The implications are not abstract.
“Do not waste your breath on prayers, nor profane temples with your ceremonial uniforms in search of a blessing that will never come. As long as even a single child is crying beneath the rubble because of them, every ‘Amen’ they utter will be a blasphemy.” Again said Pope Leo XIV.
Such a statement cuts through the pieties of power. It insists that faith divorced from justice is not merely insufficient—it is profane.
In this light, the figures so often reduced to abstractions are restored to their humanity. The refugee child is not an enemy. The grieving mother across a border is not expendable. Even the one labeled a dissident or a martyr cannot be so easily dismissed as “against the law” when the law itself has been corrupted.

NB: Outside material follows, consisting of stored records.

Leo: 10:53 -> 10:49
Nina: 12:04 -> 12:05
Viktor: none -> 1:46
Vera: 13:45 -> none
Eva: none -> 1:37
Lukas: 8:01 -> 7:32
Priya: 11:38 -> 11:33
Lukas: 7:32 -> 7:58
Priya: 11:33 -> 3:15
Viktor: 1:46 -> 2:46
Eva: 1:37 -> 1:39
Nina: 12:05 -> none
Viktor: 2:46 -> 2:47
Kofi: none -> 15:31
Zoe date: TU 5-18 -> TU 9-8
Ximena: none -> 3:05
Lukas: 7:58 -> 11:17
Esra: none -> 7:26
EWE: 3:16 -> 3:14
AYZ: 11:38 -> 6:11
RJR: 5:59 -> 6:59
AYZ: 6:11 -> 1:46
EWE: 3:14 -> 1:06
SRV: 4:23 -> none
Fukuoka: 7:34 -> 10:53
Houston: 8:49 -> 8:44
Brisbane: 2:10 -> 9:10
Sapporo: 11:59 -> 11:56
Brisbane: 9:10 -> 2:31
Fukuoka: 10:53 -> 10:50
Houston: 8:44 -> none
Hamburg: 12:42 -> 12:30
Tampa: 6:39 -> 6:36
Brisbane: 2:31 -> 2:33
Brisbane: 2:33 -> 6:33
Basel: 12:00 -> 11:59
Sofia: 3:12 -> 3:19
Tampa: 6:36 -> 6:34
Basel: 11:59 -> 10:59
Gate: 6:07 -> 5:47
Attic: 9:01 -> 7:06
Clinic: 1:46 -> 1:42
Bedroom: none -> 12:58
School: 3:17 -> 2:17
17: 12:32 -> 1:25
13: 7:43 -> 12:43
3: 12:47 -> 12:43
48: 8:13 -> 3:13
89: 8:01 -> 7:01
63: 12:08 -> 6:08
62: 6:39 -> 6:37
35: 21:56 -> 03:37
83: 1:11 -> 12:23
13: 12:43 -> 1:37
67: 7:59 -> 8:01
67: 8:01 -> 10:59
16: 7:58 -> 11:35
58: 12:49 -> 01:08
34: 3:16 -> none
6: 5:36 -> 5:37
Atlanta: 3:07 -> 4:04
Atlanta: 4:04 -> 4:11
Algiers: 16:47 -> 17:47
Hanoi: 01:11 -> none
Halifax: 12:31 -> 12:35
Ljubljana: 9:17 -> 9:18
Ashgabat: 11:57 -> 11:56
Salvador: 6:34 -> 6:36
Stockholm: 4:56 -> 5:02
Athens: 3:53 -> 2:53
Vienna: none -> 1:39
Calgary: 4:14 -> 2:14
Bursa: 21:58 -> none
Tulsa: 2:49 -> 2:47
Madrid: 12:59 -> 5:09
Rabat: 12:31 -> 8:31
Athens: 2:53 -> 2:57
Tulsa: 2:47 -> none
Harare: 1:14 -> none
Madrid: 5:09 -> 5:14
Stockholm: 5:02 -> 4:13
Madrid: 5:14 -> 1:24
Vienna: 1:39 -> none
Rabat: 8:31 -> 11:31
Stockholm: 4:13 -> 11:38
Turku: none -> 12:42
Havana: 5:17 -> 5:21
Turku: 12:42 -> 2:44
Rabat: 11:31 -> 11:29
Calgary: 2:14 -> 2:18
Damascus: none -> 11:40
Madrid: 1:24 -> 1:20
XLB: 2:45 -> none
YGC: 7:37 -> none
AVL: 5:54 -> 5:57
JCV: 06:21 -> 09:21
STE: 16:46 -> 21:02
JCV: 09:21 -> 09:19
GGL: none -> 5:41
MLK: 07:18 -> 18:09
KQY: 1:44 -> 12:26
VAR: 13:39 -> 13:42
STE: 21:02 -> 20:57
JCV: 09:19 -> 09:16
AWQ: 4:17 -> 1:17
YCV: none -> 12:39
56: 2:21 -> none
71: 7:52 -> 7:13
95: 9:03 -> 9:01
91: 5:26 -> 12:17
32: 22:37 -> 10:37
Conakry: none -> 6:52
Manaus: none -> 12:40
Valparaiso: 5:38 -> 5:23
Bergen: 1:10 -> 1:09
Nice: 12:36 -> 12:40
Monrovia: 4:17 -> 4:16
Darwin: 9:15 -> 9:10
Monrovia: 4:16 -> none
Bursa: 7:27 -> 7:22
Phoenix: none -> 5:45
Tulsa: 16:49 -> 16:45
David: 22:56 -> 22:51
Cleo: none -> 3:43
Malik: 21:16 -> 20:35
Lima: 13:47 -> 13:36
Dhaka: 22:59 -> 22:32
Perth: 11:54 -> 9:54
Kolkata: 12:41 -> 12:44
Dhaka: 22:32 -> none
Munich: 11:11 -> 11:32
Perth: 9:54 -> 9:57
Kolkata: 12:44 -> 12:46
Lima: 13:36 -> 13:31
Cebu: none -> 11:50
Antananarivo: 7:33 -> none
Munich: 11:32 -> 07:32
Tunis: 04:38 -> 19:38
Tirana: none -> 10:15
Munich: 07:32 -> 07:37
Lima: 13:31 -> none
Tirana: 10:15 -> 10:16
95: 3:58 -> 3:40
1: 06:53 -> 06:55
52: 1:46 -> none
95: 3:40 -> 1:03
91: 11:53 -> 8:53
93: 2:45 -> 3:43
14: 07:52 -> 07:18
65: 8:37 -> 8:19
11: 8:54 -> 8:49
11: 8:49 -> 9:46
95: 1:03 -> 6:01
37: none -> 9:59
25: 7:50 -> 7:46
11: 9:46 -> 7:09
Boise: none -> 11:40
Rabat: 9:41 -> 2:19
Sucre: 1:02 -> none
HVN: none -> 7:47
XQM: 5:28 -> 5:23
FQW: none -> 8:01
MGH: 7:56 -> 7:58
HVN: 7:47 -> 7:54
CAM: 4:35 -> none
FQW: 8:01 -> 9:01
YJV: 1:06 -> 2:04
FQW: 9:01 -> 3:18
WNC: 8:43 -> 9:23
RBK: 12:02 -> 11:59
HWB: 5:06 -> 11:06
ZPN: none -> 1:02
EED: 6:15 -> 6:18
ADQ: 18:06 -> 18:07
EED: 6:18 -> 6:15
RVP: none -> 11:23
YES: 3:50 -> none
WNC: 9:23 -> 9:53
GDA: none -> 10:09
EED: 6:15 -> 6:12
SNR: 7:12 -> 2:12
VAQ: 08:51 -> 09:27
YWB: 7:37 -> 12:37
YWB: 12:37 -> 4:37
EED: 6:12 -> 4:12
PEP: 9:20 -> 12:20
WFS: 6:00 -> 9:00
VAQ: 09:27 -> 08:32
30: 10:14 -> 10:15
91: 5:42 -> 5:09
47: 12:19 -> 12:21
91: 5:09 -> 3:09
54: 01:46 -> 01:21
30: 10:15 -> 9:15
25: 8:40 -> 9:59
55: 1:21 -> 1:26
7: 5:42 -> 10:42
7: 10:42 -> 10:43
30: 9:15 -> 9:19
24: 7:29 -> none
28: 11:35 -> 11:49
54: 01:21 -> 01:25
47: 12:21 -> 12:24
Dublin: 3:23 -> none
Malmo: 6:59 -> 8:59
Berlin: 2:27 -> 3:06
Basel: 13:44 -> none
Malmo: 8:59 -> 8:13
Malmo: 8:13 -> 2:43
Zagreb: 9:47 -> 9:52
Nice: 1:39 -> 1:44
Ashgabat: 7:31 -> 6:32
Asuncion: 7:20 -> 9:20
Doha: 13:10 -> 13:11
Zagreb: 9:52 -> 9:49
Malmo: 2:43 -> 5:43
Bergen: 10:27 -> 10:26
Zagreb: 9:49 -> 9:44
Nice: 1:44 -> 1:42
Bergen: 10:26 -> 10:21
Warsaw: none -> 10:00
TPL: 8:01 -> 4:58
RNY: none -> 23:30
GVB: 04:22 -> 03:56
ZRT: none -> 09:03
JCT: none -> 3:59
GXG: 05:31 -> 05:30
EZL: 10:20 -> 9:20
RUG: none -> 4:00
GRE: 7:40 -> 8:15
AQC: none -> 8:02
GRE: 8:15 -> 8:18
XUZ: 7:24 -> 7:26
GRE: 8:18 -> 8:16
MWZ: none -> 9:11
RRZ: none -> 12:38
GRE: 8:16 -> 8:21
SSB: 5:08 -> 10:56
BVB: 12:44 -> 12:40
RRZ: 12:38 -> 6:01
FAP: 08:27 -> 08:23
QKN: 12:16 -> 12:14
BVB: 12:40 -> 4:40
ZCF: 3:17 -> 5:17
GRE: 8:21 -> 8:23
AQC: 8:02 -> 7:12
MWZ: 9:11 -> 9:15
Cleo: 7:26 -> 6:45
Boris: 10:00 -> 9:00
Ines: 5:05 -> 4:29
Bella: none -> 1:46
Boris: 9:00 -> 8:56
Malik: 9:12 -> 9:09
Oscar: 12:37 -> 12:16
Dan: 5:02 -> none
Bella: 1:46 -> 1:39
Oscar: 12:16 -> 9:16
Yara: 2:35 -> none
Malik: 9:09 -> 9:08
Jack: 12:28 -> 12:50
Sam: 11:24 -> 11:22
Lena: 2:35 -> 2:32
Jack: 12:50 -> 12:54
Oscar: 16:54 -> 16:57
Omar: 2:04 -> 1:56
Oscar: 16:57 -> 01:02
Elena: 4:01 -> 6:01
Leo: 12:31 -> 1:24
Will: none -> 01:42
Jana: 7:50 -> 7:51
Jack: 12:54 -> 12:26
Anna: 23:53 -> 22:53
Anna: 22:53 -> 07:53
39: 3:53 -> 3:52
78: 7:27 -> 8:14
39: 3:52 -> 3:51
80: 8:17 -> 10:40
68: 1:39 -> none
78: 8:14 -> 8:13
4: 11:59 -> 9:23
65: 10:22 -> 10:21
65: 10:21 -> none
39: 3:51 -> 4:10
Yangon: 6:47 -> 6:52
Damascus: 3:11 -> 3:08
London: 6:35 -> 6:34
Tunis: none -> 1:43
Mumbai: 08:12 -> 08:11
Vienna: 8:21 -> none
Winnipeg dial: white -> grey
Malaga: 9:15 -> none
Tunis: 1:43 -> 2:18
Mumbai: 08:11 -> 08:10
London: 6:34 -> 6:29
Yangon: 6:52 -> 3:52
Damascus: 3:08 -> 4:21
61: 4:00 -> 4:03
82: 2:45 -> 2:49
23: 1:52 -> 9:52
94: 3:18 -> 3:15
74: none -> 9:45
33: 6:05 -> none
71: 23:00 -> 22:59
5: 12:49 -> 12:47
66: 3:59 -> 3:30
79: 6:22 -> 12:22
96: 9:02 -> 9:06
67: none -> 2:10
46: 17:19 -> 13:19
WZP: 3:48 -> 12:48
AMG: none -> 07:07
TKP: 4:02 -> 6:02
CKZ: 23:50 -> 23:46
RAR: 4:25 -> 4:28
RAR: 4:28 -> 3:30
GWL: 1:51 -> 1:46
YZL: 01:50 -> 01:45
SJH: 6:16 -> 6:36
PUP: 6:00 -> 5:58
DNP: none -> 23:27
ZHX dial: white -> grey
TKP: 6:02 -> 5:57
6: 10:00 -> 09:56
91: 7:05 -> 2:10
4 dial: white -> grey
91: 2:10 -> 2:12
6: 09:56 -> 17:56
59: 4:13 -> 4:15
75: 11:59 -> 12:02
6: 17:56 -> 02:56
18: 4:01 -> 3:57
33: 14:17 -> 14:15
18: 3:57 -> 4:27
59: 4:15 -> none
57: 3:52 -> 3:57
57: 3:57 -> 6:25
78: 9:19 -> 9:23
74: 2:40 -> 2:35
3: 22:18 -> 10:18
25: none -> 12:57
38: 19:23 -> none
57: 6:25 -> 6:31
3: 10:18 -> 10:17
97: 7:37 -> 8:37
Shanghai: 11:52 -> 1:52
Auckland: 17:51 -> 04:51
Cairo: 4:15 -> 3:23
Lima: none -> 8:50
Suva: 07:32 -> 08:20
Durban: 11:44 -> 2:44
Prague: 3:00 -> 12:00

To follow Christ, then, is not to retreat from the world, but to inhabit it differently. It is to make peace where the world makes war; to love where the world teaches hatred; to resist the seduction of vengeance even when it is cloaked in the language of justice.
Palm Sunday, in the end, offers no easy resolution.
It begins with raised palms—symbols of hope, of welcome, of fragile expectation. But it also gestures, implicitly, toward raised fists—not of blind revolt, but of moral resistance against injustice. Between these two gestures lies the path of the Passion: costly, misunderstood, and yet, for those who believe, the only road that leads beyond the cycles of violence.
The crowd once cried, “Hosanna! Save us!”
The question remains whether it recognized—and whether we recognize still—the kind of salvation being offered.